Assignment: Filter the listing below, copying every line in which the word "github" appears.

Record set:
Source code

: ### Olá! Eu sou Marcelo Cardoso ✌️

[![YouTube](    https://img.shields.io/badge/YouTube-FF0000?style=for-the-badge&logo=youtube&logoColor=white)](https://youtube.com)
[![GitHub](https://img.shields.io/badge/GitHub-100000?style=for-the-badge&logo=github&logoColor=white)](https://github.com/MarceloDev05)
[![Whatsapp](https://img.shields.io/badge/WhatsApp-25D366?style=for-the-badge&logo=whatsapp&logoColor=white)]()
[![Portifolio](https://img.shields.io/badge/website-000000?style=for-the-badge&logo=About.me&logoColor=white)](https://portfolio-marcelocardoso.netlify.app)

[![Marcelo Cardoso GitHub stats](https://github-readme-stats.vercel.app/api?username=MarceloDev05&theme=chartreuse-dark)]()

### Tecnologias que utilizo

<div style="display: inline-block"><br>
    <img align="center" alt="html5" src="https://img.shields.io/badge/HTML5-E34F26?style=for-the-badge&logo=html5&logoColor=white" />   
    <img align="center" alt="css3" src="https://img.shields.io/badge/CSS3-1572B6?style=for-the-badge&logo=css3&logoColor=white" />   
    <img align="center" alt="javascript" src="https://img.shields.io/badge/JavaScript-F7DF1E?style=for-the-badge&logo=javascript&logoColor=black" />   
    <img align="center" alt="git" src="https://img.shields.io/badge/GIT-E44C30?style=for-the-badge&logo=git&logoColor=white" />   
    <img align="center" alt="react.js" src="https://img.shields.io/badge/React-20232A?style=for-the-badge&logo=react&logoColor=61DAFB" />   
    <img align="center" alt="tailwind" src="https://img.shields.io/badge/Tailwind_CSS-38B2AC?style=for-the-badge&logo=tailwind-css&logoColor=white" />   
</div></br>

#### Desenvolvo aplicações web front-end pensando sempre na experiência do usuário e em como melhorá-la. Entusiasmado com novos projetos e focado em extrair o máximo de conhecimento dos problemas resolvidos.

Written solution:
[![GitHub](https://img.shields.io/badge/GitHub-100000?style=for-the-badge&logo=github&logoColor=white)](https://github.com/MarceloDev05)
[![Marcelo Cardoso GitHub stats](https://github-readme-stats.vercel.app/api?username=MarceloDev05&theme=chartreuse-dark)]()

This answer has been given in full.